You can also follow this answer to use the Auth0 change password email template: Sending password change email instead of verification email for a new user - #3 by stephanie.chamblee
With this solution, you would likely need to configure the template in a way that regular password change requests would look different than the initial password reset.

1 Like

Thanks for your reply @stephanie.chamblee !

In your example, I suppose the call to create password change ticket also happens in the hook?

As an alternative, I think our custom API can also perform this task and use our external provider to send the email. The flow would be:

  1. Our custom API creates user in Auth0 via Management API
  2. Our custom API creates password change ticket
  3. Our custom API sends the generated URL to SendGrid where the URL will be put in the template and sent to the user

In this flow we’re not using Auth0 email template or sending the email from Auth0. I suppose this would work too?

I feel the email template will be cleaner because don’t need to add IF statements to the auth0 change password template to support localization & change template VS invite format.

1 Like

Yes, that will work nicely! Since your API is able to handle all aspects of user creation, I believe that makes a lot of sense. I agree it would be a cleaner template.

1 Like

Hi @stephanie.chamblee , we’re still looking into the best place to send the email from. Is it possible to use Auth0 Actions to call the get a password ticket and trigger a sendgrid email?

hmm… it seems that the creation of Action is not supported by the terraform library yet: https://registry.terraform.io/providers/alexkappa/auth0/latest/docs/resources/hook
I suppose it can work with a Hook too?

Hi @adeliab,

Yes, you can use an Action or a post-user registration hook or a rule to generate the change-password email and send the email. Here is an example in rules: Customize Email Handling

Regarding Terraform’s support of Actions, I’ve asked the team about this and I will let you know what I hear back.
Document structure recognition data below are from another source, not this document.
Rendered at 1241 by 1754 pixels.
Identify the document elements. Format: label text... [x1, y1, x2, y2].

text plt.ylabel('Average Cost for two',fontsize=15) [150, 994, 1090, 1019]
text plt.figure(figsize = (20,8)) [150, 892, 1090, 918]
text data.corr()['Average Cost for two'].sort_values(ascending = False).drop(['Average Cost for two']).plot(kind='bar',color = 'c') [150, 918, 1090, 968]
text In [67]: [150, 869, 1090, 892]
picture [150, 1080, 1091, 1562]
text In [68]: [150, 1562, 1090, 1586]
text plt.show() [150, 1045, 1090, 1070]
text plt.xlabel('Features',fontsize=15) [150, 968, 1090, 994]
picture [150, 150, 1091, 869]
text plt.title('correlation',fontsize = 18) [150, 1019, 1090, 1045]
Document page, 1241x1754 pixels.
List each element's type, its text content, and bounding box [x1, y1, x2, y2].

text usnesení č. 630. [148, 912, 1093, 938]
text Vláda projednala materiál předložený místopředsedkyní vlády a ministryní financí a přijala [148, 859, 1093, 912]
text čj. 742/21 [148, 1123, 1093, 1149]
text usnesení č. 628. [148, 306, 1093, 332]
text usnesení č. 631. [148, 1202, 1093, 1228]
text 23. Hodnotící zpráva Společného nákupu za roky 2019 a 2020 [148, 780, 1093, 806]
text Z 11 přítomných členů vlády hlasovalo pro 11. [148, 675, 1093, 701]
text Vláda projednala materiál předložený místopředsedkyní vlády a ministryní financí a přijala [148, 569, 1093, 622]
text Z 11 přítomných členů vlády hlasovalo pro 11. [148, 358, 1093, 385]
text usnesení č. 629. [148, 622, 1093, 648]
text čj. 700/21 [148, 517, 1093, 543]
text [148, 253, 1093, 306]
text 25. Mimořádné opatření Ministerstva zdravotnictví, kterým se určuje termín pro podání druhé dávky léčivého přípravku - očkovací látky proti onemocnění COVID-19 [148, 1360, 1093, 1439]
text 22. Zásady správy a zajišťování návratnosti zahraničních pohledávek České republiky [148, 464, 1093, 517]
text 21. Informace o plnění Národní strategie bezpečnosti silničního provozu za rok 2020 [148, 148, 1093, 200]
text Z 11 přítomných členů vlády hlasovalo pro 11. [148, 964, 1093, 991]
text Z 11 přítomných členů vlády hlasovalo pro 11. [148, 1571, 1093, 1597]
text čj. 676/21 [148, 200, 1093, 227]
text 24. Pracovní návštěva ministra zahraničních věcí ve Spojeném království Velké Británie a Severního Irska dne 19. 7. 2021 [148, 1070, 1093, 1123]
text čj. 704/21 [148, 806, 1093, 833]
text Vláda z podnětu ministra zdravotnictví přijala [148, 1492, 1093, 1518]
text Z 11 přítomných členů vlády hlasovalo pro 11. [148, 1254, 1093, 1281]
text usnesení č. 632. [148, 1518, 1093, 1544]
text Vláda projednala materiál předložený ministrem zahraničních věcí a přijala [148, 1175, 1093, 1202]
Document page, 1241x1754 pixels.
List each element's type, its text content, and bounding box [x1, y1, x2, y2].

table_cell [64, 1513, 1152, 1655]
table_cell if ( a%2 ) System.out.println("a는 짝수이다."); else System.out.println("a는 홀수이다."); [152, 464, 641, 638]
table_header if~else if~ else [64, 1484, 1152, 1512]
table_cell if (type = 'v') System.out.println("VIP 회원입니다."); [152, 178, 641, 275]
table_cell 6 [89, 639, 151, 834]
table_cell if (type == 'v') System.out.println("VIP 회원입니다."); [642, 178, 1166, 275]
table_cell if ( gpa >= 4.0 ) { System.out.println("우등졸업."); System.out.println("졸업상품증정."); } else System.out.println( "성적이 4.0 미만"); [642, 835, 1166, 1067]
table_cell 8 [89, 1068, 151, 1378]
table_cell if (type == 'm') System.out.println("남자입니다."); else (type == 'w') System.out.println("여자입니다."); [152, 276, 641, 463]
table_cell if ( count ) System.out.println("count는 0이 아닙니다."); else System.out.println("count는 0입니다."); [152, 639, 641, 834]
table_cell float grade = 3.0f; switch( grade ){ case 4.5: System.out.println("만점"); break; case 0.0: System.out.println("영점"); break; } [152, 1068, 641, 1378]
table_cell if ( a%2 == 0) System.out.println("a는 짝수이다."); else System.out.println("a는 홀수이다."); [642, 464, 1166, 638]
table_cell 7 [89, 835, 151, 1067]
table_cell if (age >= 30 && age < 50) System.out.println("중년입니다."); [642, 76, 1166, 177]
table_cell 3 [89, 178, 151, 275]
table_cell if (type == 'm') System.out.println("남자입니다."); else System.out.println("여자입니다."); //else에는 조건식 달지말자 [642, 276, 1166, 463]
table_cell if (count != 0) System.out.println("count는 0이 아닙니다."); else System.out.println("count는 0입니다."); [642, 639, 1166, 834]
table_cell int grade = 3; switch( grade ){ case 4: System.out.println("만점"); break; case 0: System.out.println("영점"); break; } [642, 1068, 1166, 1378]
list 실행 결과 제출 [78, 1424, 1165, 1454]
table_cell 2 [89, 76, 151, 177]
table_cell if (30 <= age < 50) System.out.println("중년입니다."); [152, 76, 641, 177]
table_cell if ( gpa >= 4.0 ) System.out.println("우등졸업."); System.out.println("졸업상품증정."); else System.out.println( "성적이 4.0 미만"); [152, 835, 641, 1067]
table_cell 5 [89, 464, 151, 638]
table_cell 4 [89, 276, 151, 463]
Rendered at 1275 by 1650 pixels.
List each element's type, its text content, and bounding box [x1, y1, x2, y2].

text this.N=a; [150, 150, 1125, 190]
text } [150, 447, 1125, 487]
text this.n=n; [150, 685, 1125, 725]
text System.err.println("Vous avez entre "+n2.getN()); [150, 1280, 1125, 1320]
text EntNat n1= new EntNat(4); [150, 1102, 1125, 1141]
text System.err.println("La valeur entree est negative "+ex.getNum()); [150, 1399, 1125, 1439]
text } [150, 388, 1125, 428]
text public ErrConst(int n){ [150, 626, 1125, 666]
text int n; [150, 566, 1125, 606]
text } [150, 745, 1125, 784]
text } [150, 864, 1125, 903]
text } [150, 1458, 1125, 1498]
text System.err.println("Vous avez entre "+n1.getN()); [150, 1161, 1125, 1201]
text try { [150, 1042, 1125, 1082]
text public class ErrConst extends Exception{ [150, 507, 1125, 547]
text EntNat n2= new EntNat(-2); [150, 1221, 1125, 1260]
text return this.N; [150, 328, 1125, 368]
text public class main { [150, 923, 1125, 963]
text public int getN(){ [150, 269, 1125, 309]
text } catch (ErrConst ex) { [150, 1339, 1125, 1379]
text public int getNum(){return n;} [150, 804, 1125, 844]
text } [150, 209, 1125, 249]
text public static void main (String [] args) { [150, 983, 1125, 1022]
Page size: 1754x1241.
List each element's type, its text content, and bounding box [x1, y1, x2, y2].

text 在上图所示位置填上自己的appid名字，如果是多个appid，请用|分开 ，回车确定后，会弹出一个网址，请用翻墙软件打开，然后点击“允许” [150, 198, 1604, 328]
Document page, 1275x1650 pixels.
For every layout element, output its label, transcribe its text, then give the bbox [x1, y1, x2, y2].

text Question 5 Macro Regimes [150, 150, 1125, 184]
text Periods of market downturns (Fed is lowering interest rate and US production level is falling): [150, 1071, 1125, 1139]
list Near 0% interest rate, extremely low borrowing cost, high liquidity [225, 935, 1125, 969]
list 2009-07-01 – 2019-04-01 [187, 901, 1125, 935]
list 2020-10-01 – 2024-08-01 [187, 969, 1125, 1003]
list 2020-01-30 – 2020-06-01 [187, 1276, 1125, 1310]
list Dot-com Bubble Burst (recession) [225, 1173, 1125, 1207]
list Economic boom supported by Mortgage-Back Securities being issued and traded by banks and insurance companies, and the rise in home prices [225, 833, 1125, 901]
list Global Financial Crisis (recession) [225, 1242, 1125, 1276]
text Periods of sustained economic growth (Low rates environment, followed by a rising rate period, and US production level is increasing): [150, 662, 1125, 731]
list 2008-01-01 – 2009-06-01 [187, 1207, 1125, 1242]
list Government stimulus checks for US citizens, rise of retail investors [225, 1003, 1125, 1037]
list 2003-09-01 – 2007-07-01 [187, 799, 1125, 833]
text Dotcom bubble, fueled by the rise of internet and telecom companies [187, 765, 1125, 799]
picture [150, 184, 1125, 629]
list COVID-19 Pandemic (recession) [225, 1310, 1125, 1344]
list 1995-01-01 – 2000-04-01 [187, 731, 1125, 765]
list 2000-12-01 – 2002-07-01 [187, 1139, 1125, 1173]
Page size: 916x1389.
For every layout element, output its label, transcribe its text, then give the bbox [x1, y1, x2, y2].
@adeliab, one thing to note that I’ve realized after doing some testing, it is uncommon but possible that the user will not exist yet in the user registration hook. If going that route, you would need to handle a 404 error when you generate the password-change ticket and re-try the request. This should not be common, but because of the async nature of this hook, it is possible.

Hi Stephanie, thanks for the heads up! Our plan now is to have auth0 hook sends a message to a service bus queue. And another service will subscribe to this message and perform the get change password ticket + email send. Do you still see the risk that the user won’t be available by the time?

1 Like

That sounds like a safe plan. The user should be available by the time the request is made by the second service. You could add a retry if a 404 is returned, but I don’t believe that would occur.

1 Like

Thanks @stephanie.chamblee ! Is it confirmed that Action is not supported by Terraform yet?

Hi @adeliab,

It isn’t supported yet, but I did find an enhancement issue which you can track the progress on: Support Auth0 Actions · Issue #302 · alexkappa/terraform-provider-auth0 · GitHub

1 Like

This topic was automatically closed 15 days after the last reply. New replies are no longer allowed.